■ YOUR OBJECTIVE
Exact copies of the records below are needed, free of pictures.

*** Opening DATASET ***

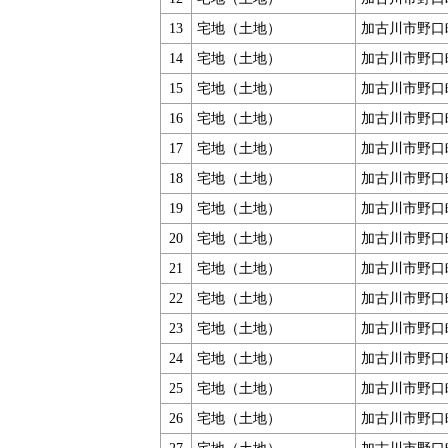
13
宅地（土地）
加古川市野口
14
宅地（土地）
加古川市野口
15
宅地（土地）
加古川市野口
16
宅地（土地）
加古川市野口
17
宅地（土地）
加古川市野口
18
宅地（土地）
加古川市野口
19
宅地（土地）
加古川市野口
20
宅地（土地）
加古川市野口
21
宅地（土地）
加古川市野口
22
宅地（土地）
加古川市野口
23
宅地（土地）
加古川市野口
24
宅地（土地）
加古川市野口
25
宅地（土地）
加古川市野口
26
宅地（土地）
加古川市野口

*** Closing DATASET ***

■ OUTPUT OF THE TASK
13
宅地（土地）
加古川市野口
14
宅地（土地）
加古川市野口
15
宅地（土地）
加古川市野口
16
宅地（土地）
加古川市野口
17
宅地（土地）
加古川市野口
18
宅地（土地）
加古川市野口
19
宅地（土地）
加古川市野口
20
宅地（土地）
加古川市野口
21
宅地（土地）
加古川市野口
22
宅地（土地）
加古川市野口
23
宅地（土地）
加古川市野口
24
宅地（土地）
加古川市野口
25
宅地（土地）
加古川市野口
26
宅地（土地）
加古川市野口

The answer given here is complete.